# INFORMATION GIVEN:
■ ■ ■ ■
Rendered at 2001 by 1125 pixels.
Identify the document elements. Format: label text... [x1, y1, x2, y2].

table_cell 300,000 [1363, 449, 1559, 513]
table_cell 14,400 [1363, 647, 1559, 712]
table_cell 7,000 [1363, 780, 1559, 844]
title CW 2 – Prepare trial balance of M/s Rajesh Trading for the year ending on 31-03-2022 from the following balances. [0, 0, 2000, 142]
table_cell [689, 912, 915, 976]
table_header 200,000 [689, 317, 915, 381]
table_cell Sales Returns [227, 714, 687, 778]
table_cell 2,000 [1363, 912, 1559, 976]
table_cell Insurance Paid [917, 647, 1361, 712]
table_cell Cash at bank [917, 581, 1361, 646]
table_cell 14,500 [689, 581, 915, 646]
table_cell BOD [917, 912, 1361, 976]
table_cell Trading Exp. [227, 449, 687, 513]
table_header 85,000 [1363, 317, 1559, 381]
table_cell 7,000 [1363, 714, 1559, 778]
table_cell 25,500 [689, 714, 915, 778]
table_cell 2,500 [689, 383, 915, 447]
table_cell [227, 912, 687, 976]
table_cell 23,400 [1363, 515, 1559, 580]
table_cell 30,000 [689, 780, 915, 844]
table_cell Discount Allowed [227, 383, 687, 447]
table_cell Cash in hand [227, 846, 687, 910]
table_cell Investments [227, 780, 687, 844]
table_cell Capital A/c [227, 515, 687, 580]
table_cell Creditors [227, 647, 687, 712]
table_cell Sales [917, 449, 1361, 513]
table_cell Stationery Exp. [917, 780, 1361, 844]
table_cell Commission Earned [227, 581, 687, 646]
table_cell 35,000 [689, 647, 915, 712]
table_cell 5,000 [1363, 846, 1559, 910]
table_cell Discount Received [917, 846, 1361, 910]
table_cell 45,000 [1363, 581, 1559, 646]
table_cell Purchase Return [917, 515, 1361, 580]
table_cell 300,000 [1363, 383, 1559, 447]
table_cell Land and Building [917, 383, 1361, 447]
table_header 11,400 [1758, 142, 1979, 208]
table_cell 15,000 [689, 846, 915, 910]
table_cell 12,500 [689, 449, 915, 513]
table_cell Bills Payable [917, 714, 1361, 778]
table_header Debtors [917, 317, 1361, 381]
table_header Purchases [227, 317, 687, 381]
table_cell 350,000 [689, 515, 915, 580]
■ ■ ■ ■
# WORK TASK:
The data must be output in full, exactly as given.

# OUTPUT OF THE EXERCISE:
Rendered at 2001 by 1125 pixels.
Identify the document elements. Format: label text... [x1, y1, x2, y2].

table_cell 300,000 [1363, 449, 1559, 513]
table_cell 14,400 [1363, 647, 1559, 712]
table_cell 7,000 [1363, 780, 1559, 844]
title CW 2 – Prepare trial balance of M/s Rajesh Trading for the year ending on 31-03-2022 from the following balances. [0, 0, 2000, 142]
table_cell [689, 912, 915, 976]
table_header 200,000 [689, 317, 915, 381]
table_cell Sales Returns [227, 714, 687, 778]
table_cell 2,000 [1363, 912, 1559, 976]
table_cell Insurance Paid [917, 647, 1361, 712]
table_cell Cash at bank [917, 581, 1361, 646]
table_cell 14,500 [689, 581, 915, 646]
table_cell BOD [917, 912, 1361, 976]
table_cell Trading Exp. [227, 449, 687, 513]
table_header 85,000 [1363, 317, 1559, 381]
table_cell 7,000 [1363, 714, 1559, 778]
table_cell 25,500 [689, 714, 915, 778]
table_cell 2,500 [689, 383, 915, 447]
table_cell [227, 912, 687, 976]
table_cell 23,400 [1363, 515, 1559, 580]
table_cell 30,000 [689, 780, 915, 844]
table_cell Discount Allowed [227, 383, 687, 447]
table_cell Cash in hand [227, 846, 687, 910]
table_cell Investments [227, 780, 687, 844]
table_cell Capital A/c [227, 515, 687, 580]
table_cell Creditors [227, 647, 687, 712]
table_cell Sales [917, 449, 1361, 513]
table_cell Stationery Exp. [917, 780, 1361, 844]
table_cell Commission Earned [227, 581, 687, 646]
table_cell 35,000 [689, 647, 915, 712]
table_cell 5,000 [1363, 846, 1559, 910]
table_cell Discount Received [917, 846, 1361, 910]
table_cell 45,000 [1363, 581, 1559, 646]
table_cell Purchase Return [917, 515, 1361, 580]
table_cell 300,000 [1363, 383, 1559, 447]
table_cell Land and Building [917, 383, 1361, 447]
table_header 11,400 [1758, 142, 1979, 208]
table_cell 15,000 [689, 846, 915, 910]
table_cell 12,500 [689, 449, 915, 513]
table_cell Bills Payable [917, 714, 1361, 778]
table_header Debtors [917, 317, 1361, 381]
table_header Purchases [227, 317, 687, 381]
table_cell 350,000 [689, 515, 915, 580]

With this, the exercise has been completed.